Top of Data to process

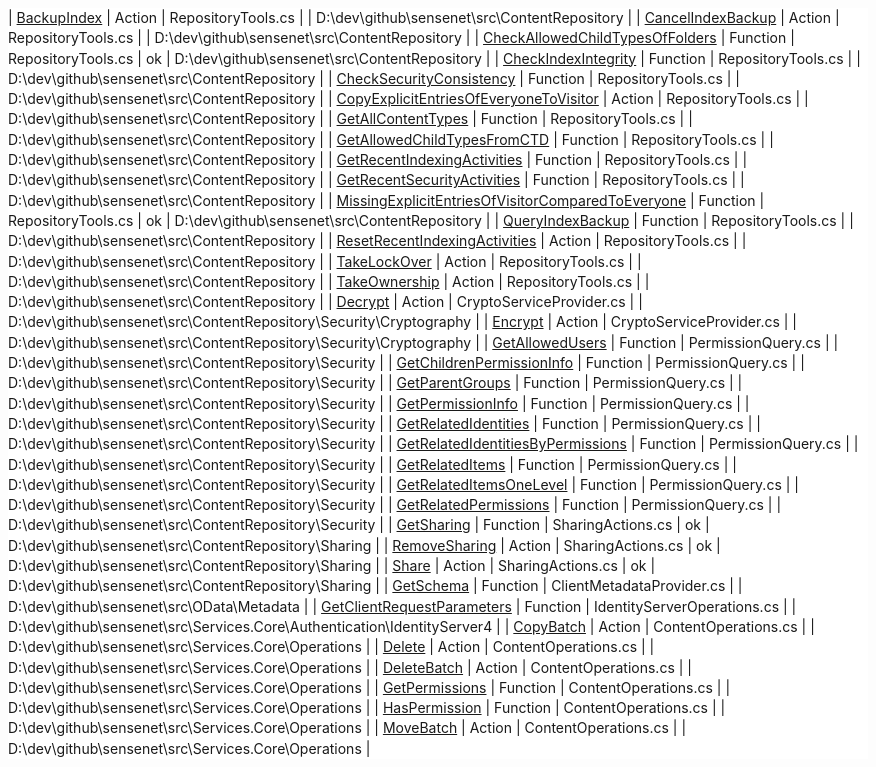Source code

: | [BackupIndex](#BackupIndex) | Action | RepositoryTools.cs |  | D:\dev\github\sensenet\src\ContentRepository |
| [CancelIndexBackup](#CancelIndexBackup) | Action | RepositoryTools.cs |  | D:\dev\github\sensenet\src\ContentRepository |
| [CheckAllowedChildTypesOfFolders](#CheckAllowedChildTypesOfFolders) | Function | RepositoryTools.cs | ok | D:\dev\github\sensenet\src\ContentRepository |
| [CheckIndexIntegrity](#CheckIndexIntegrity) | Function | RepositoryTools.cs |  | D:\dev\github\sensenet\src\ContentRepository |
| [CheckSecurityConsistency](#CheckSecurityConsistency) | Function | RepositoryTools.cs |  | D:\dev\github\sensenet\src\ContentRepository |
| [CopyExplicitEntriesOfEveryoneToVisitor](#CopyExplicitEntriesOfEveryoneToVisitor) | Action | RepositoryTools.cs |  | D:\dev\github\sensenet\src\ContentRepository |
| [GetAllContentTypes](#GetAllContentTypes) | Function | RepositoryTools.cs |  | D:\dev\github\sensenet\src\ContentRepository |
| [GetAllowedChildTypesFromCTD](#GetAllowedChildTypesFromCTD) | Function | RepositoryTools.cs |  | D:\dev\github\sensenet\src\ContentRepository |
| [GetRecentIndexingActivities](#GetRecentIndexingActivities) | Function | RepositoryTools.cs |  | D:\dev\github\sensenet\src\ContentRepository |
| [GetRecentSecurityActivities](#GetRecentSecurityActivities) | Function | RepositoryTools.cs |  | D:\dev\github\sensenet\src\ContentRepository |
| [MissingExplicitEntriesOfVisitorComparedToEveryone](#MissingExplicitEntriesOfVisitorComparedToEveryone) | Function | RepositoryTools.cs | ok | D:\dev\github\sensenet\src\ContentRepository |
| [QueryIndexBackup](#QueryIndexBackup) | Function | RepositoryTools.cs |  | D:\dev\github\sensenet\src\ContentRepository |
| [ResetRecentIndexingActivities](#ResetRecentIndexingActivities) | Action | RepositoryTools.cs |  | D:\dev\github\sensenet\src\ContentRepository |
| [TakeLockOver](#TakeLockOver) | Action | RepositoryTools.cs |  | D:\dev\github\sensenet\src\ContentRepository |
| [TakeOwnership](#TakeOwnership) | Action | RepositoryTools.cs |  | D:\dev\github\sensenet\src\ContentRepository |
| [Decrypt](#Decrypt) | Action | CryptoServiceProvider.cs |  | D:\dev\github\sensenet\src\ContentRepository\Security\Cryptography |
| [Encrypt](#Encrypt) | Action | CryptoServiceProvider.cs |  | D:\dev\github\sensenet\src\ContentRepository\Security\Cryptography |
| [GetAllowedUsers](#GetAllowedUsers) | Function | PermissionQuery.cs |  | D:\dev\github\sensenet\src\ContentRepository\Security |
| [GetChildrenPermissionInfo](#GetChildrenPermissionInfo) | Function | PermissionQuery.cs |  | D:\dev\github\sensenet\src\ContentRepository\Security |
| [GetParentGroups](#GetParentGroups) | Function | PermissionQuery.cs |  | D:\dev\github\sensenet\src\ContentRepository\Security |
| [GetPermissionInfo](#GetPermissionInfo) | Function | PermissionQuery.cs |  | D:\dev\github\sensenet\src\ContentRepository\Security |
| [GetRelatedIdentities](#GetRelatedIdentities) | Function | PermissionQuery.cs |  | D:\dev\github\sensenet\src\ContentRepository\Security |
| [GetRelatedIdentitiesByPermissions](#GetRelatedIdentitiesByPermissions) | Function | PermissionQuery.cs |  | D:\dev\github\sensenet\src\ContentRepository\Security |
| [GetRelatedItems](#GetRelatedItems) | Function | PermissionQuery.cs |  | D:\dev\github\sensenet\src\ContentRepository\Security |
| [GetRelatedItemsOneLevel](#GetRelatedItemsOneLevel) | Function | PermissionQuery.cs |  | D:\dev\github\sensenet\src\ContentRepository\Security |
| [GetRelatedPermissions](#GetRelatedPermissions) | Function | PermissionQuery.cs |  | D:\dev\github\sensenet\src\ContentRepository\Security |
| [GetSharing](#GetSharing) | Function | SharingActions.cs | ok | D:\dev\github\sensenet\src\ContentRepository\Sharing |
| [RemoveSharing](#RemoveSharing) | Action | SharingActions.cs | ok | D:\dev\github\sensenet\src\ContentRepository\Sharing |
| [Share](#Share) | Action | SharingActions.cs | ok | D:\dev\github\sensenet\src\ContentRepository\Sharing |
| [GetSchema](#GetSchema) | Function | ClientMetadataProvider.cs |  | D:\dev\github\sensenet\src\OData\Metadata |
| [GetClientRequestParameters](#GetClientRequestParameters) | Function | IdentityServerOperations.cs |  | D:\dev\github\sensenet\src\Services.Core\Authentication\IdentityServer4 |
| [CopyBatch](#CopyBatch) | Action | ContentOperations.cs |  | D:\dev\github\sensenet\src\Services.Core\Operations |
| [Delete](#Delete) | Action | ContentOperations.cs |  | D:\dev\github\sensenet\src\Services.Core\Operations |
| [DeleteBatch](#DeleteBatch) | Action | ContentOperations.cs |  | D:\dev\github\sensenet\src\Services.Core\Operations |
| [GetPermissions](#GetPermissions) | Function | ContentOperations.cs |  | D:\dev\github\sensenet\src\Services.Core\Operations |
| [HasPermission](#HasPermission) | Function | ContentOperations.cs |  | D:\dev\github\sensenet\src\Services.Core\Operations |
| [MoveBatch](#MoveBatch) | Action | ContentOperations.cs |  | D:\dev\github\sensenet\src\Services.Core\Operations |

Bottom of Data to process

• **Problem**: Locate the line with "[Share](#Share) | Action" in the entries above; extract it and every line after it, verbatim.

• **Result**:
| [Share](#Share) | Action | SharingActions.cs | ok | D:\dev\github\sensenet\src\ContentRepository\Sharing |
| [GetSchema](#GetSchema) | Function | ClientMetadataProvider.cs |  | D:\dev\github\sensenet\src\OData\Metadata |
| [GetClientRequestParameters](#GetClientRequestParameters) | Function | IdentityServerOperations.cs |  | D:\dev\github\sensenet\src\Services.Core\Authentication\IdentityServer4 |
| [CopyBatch](#CopyBatch) | Action | ContentOperations.cs |  | D:\dev\github\sensenet\src\Services.Core\Operations |
| [Delete](#Delete) | Action | ContentOperations.cs |  | D:\dev\github\sensenet\src\Services.Core\Operations |
| [DeleteBatch](#DeleteBatch) | Action | ContentOperations.cs |  | D:\dev\github\sensenet\src\Services.Core\Operations |
| [GetPermissions](#GetPermissions) | Function | ContentOperations.cs |  | D:\dev\github\sensenet\src\Services.Core\Operations |
| [HasPermission](#HasPermission) | Function | ContentOperations.cs |  | D:\dev\github\sensenet\src\Services.Core\Operations |
| [MoveBatch](#MoveBatch) | Action | ContentOperations.cs |  | D:\dev\github\sensenet\src\Services.Core\Operations |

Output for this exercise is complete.